WHAT NEEDS TO BE DONE: Copy the listing below line for line, leaving the picture out of your copy.

DATA TO USE:
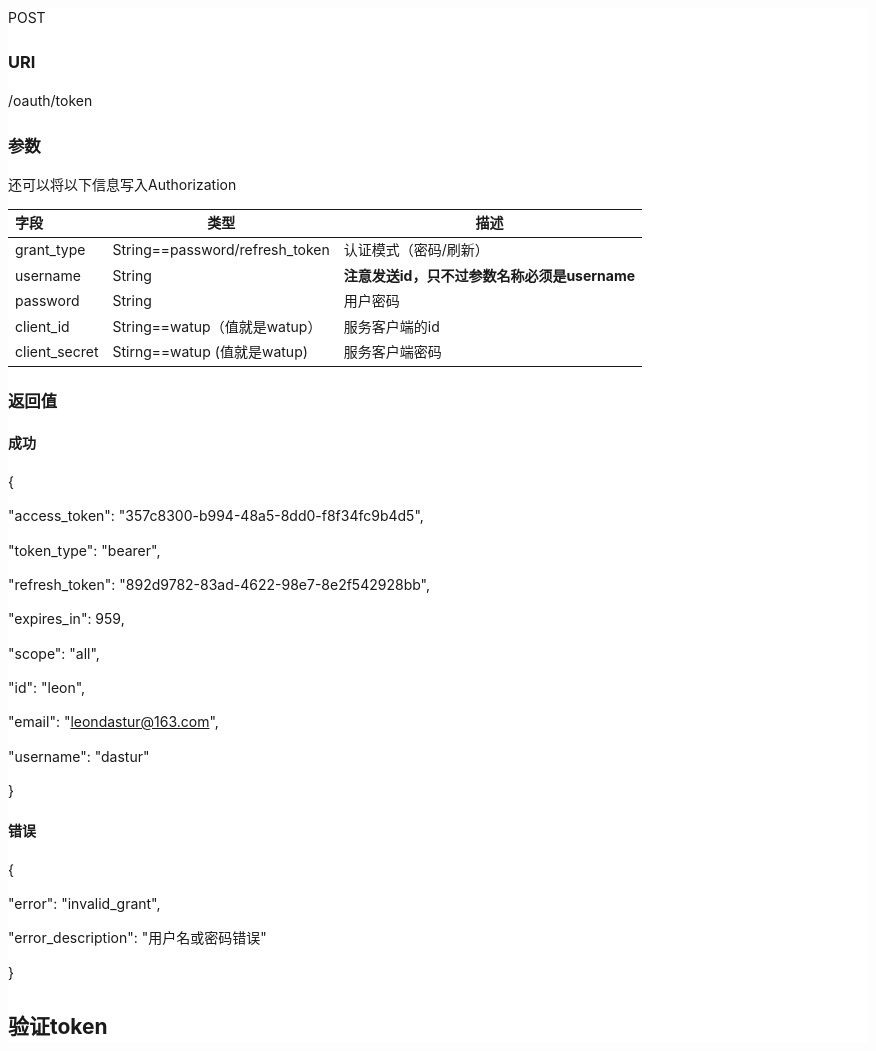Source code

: POST

### URI

/oauth/token

### 参数

还可以将以下信息写入Authorization

| 字段          | 类型                           | 描述                                         |
| :------------ | ------------------------------ | -------------------------------------------- |
| grant_type    | String==password/refresh_token | 认证模式（密码/刷新）                        |
| username      | String                         | **注意发送id，只不过参数名称必须是username** |
| password      | String                         | 用户密码                                     |
| client_id     | String==watup（值就是watup）   | 服务客户端的id                               |
| client_secret | Stirng==watup (值就是watup)    | 服务客户端密码                               |

### 返回值

#### 成功

{

  "access_token": "357c8300-b994-48a5-8dd0-f8f34fc9b4d5",

  "token_type": "bearer",

  "refresh_token": "892d9782-83ad-4622-98e7-8e2f542928bb",

  "expires_in": 959,

  "scope": "all",

  "id": "leon",

  "email": "leondastur@163.com",

  "username": "dastur"

}

#### 错误

{

  "error": "invalid_grant",

  "error_description": "用户名或密码错误"

}

## 验证token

RESPONSE AREA:
Source code

: POST

### URI

/oauth/token

### 参数

还可以将以下信息写入Authorization

| 字段          | 类型                           | 描述                                         |
| :------------ | ------------------------------ | -------------------------------------------- |
| grant_type    | String==password/refresh_token | 认证模式（密码/刷新）                        |
| username      | String                         | **注意发送id，只不过参数名称必须是username** |
| password      | String                         | 用户密码                                     |
| client_id     | String==watup（值就是watup）   | 服务客户端的id                               |
| client_secret | Stirng==watup (值就是watup)    | 服务客户端密码                               |

### 返回值

#### 成功

{

  "access_token": "357c8300-b994-48a5-8dd0-f8f34fc9b4d5",

  "token_type": "bearer",

  "refresh_token": "892d9782-83ad-4622-98e7-8e2f542928bb",

  "expires_in": 959,

  "scope": "all",

  "id": "leon",

  "email": "leondastur@163.com",

  "username": "dastur"

}

#### 错误

{

  "error": "invalid_grant",

  "error_description": "用户名或密码错误"

}

## 验证token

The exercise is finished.